» **Assigned task**:
Continue the passage on Cdc42 and actin polymerization, starting after its last sentence.

» **Reading text**:

━━━━━━━━━━━━━━━━

Abstract
The small GTP-binding protein Cdc42 is thought to induce filopodium formation by regulating actin polymerization at the cell cortex. Although several Cdc42-binding proteins have been identified and some of them have been implicated in filopodium formation, the precise role of Cdc42 in modulating actin polymerization has not been defined. To understand the biochemical pathways that link Cdc42 to the actin cytoskeleton, we have reconstituted Cdc42-induced actin polymerization in Xenopus egg extracts. Using this cell-free system, we have developed a rapid and specific assay that has allowed us to fractionate the extract and isolate factors involved in this activity. We report here that at least two biochemically distinct components are required, based on their chromatographic behavior and affinity for Cdc42. One component is purified to homogeneity and is identified as the Arp2/3 complex, a protein complex that has been shown to nucleate actin polymerization. However, the purified complex alone is not sufficient to mediate the activity; a second component that binds Cdc42 directly and mediates the interaction between Cdc42 and the complex also is required. These results establish an important link between a signaling molecule, Cdc42, and a complex that can directly modulate actin networks in vitro. We propose that activation of the Arp2/3 complex by Cdc42 and other signaling molecules plays a central role in stimulating actin polymerization at the cell surface.
Actin polymerization is essential to many dynamic cellular processes, such as the formation of protrusive structures in motile cells, and is highly regulated by spatial and temporal signals. A family of signaling molecules, the Rho-like small GTP-binding proteins, have been implicated in controlling actin polymerization because they are involved in many actin-dependent processes (1). One member, Cdc42, has been shown to regulate filopodial extension (2, 3), cell polarity (4, 5), and cytokinesis (6). To understand the mechanism by which Cdc42 regulates actin polymerization in these processes, an enormous effort has been focused on the identification of proteins that interact with Cdc42. By using affinity chromatography or yeast two-hybrid selection, many Cdc42 target proteins have been found, including PAK (7), ACK (8), Gek (9), and the Wiskott–Aldrich syndrome protein (10). Although some of these proteins have been shown to modulate Cdc42-induced cellular responses (11), the precise role of Cdc42 in regulating actin polymerization has not been defined.

━━━━━━━━━━━━━━━━

» **Entries shown**:
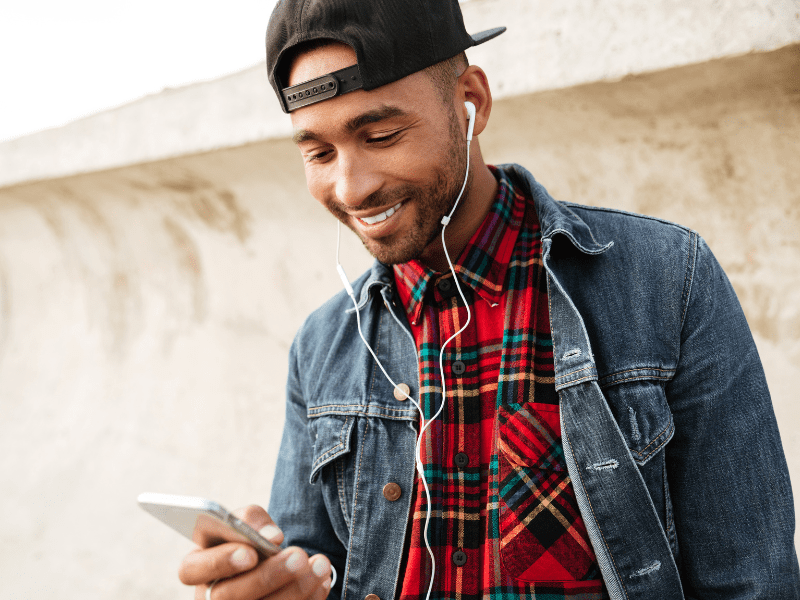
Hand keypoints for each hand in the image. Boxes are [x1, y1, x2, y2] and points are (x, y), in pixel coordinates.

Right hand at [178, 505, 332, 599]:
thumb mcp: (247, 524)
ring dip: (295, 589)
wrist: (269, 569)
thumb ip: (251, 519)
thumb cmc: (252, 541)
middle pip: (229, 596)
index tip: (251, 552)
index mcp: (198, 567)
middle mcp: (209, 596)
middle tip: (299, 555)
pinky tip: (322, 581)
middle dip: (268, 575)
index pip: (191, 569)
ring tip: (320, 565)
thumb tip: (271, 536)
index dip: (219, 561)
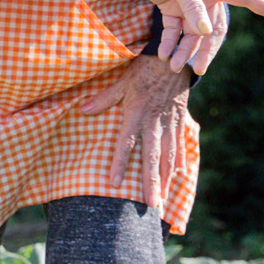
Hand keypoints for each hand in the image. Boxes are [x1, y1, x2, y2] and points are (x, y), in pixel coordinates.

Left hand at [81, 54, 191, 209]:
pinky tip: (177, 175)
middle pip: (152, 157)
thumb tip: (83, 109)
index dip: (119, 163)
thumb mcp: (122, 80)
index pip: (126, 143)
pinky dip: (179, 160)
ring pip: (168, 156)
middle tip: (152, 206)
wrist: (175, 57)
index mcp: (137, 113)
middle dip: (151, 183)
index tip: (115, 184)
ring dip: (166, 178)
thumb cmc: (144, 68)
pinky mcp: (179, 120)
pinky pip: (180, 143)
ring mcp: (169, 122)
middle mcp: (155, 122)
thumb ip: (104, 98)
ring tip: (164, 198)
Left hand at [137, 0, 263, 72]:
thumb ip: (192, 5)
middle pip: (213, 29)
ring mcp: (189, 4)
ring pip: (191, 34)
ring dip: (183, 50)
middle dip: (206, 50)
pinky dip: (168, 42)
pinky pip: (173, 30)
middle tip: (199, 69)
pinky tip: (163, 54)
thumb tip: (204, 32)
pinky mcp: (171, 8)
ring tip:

━━━━━━━━━━━━━━━━

» **Reply**:
To examine these complex processes biochemically, several groups, including ours, have reconstituted Cdc42-induced actin polymerization in cell-free systems (12, 13). Using Xenopus egg extracts, we developed a rapid and specific assay for this activity and attempted to isolate factors involved. After fractionating the extract, we found that at least two biochemically distinct components were required for the activity. By conventional protein purification, we identified one component as the Arp2/3 complex, a protein complex that nucleates actin polymerization (14). However, the Arp2/3 complex alone is not sufficient to mediate the activity; a second component that binds Cdc42 directly and mediates the interaction between Cdc42 and the complex also is required. These results established a regulatory pathway that connects a signaling molecule and a complex that directly modulates actin filament assembly in vitro (14). Because recent studies have implicated that the nucleation activity of the Arp2/3 complex might be regulated in cells (14, 15), our findings suggest a role for Cdc42 in the recruitment and activation of the complex and the subsequent stimulation of actin polymerization at the cell surface.
MATERIALS AND METHODS
Preparation of Recombinant G Proteins and Xenopus Egg Extracts.
Baculorviruses containing coding regions of Cdc42, Rac1, or RhoA fused with glutathione S-transferase (GST) at their N termini (kindly provided by Kimberly Tolias and Christopher Carpenter, Beth Israel Hospital, Boston) were used to infect Sf9 cells at a density of 1 × 106 cells/ml. Seventy-two hours after infection, cells were harvested, and recombinant GST-fusion proteins were purified by using glutathione-Sepharose beads (Pharmacia) and were charged with guanosine 5′-[γ-thio]triphosphate (GTPγS) or guanosine 5′-[β-thio]diphosphate (GDPβS) as described (13). High speed supernatants of Xenopus egg extracts were prepared as before in XB (10 mM Hepes, pH 7.7/100 mM KCl/2 mM MgCl2/0.1 mM CaCl2/5 mM EGTA/1 mM DTT) (13).
Functional Visual Assay for Cdc42-Induced Actin Polymerization in Extracts.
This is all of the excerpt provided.